→ EXERCISE PROMPT: The response should be an exact repetition of all the entries.
══ DATASET ENTRIES ══
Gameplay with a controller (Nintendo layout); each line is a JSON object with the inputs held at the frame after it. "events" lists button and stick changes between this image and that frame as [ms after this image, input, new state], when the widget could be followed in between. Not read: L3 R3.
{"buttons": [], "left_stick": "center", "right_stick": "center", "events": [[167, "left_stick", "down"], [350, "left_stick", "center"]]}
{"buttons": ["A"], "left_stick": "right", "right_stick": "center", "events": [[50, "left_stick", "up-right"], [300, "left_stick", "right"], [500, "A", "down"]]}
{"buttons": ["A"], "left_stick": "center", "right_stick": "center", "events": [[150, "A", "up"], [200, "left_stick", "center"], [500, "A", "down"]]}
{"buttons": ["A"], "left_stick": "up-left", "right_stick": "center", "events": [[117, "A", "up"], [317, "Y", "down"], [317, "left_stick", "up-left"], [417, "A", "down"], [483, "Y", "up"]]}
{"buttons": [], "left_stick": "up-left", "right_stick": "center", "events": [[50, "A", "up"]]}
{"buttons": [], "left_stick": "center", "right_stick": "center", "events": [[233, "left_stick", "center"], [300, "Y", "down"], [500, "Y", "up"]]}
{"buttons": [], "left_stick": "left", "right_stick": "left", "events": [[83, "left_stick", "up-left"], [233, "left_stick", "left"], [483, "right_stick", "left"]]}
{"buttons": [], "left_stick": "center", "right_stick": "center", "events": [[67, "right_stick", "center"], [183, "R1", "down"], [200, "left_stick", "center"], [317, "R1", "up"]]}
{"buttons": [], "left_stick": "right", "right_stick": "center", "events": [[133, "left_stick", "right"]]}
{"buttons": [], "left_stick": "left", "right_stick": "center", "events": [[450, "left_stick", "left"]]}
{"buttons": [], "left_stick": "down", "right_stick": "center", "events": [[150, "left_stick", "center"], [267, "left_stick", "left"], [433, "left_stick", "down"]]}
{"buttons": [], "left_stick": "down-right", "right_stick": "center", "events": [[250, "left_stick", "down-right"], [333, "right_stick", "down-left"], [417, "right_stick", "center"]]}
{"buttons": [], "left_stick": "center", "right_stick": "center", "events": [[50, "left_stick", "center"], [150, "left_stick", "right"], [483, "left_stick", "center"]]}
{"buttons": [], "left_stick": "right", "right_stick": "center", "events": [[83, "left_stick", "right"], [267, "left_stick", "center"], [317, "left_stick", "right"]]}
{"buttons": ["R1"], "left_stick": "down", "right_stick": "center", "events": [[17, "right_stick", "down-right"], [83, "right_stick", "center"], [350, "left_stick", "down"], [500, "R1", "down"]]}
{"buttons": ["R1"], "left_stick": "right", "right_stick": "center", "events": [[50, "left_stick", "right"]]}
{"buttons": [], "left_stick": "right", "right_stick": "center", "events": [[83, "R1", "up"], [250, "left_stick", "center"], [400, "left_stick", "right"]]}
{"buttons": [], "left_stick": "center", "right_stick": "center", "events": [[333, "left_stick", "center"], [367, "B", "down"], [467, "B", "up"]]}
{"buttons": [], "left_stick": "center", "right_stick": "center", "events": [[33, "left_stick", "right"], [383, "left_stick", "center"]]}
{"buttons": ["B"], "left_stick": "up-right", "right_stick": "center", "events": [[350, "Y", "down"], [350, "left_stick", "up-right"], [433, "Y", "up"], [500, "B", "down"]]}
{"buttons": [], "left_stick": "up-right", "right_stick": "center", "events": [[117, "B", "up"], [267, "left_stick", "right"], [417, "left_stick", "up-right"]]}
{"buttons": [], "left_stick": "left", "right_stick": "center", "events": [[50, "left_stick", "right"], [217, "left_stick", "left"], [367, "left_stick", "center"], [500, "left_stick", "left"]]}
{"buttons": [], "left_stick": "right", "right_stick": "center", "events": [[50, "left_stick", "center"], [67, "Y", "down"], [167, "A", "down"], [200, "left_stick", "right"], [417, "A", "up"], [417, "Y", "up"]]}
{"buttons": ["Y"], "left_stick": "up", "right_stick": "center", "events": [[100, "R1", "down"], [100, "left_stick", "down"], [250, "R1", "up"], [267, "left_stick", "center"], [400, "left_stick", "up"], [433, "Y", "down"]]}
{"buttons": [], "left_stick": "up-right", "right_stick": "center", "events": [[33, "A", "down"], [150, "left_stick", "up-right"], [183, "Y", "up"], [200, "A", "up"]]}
═══
→ THE ANSWER:
Gameplay with a controller (Nintendo layout); each line is a JSON object with the inputs held at the frame after it. "events" lists button and stick changes between this image and that frame as [ms after this image, input, new state], when the widget could be followed in between. Not read: L3 R3.
{"buttons": [], "left_stick": "center", "right_stick": "center", "events": [[167, "left_stick", "down"], [350, "left_stick", "center"]]}
{"buttons": ["A"], "left_stick": "right", "right_stick": "center", "events": [[50, "left_stick", "up-right"], [300, "left_stick", "right"], [500, "A", "down"]]}
{"buttons": ["A"], "left_stick": "center", "right_stick": "center", "events": [[150, "A", "up"], [200, "left_stick", "center"], [500, "A", "down"]]}
{"buttons": ["A"], "left_stick": "up-left", "right_stick": "center", "events": [[117, "A", "up"], [317, "Y", "down"], [317, "left_stick", "up-left"], [417, "A", "down"], [483, "Y", "up"]]}
{"buttons": [], "left_stick": "up-left", "right_stick": "center", "events": [[50, "A", "up"]]}
{"buttons": [], "left_stick": "center", "right_stick": "center", "events": [[233, "left_stick", "center"], [300, "Y", "down"], [500, "Y", "up"]]}
{"buttons": [], "left_stick": "left", "right_stick": "left", "events": [[83, "left_stick", "up-left"], [233, "left_stick", "left"], [483, "right_stick", "left"]]}
{"buttons": [], "left_stick": "center", "right_stick": "center", "events": [[67, "right_stick", "center"], [183, "R1", "down"], [200, "left_stick", "center"], [317, "R1", "up"]]}
{"buttons": [], "left_stick": "right", "right_stick": "center", "events": [[133, "left_stick", "right"]]}
{"buttons": [], "left_stick": "left", "right_stick": "center", "events": [[450, "left_stick", "left"]]}
{"buttons": [], "left_stick": "down", "right_stick": "center", "events": [[150, "left_stick", "center"], [267, "left_stick", "left"], [433, "left_stick", "down"]]}
{"buttons": [], "left_stick": "down-right", "right_stick": "center", "events": [[250, "left_stick", "down-right"], [333, "right_stick", "down-left"], [417, "right_stick", "center"]]}
{"buttons": [], "left_stick": "center", "right_stick": "center", "events": [[50, "left_stick", "center"], [150, "left_stick", "right"], [483, "left_stick", "center"]]}
{"buttons": [], "left_stick": "right", "right_stick": "center", "events": [[83, "left_stick", "right"], [267, "left_stick", "center"], [317, "left_stick", "right"]]}
{"buttons": ["R1"], "left_stick": "down", "right_stick": "center", "events": [[17, "right_stick", "down-right"], [83, "right_stick", "center"], [350, "left_stick", "down"], [500, "R1", "down"]]}
{"buttons": ["R1"], "left_stick": "right", "right_stick": "center", "events": [[50, "left_stick", "right"]]}
{"buttons": [], "left_stick": "right", "right_stick": "center", "events": [[83, "R1", "up"], [250, "left_stick", "center"], [400, "left_stick", "right"]]}
{"buttons": [], "left_stick": "center", "right_stick": "center", "events": [[333, "left_stick", "center"], [367, "B", "down"], [467, "B", "up"]]}
{"buttons": [], "left_stick": "center", "right_stick": "center", "events": [[33, "left_stick", "right"], [383, "left_stick", "center"]]}
{"buttons": ["B"], "left_stick": "up-right", "right_stick": "center", "events": [[350, "Y", "down"], [350, "left_stick", "up-right"], [433, "Y", "up"], [500, "B", "down"]]}
{"buttons": [], "left_stick": "up-right", "right_stick": "center", "events": [[117, "B", "up"], [267, "left_stick", "right"], [417, "left_stick", "up-right"]]}
{"buttons": [], "left_stick": "left", "right_stick": "center", "events": [[50, "left_stick", "right"], [217, "left_stick", "left"], [367, "left_stick", "center"], [500, "left_stick", "left"]]}
{"buttons": [], "left_stick": "right", "right_stick": "center", "events": [[50, "left_stick", "center"], [67, "Y", "down"], [167, "A", "down"], [200, "left_stick", "right"], [417, "A", "up"], [417, "Y", "up"]]}
{"buttons": ["Y"], "left_stick": "up", "right_stick": "center", "events": [[100, "R1", "down"], [100, "left_stick", "down"], [250, "R1", "up"], [267, "left_stick", "center"], [400, "left_stick", "up"], [433, "Y", "down"]]}
{"buttons": [], "left_stick": "up-right", "right_stick": "center", "events": [[33, "A", "down"], [150, "left_stick", "up-right"], [183, "Y", "up"], [200, "A", "up"]]}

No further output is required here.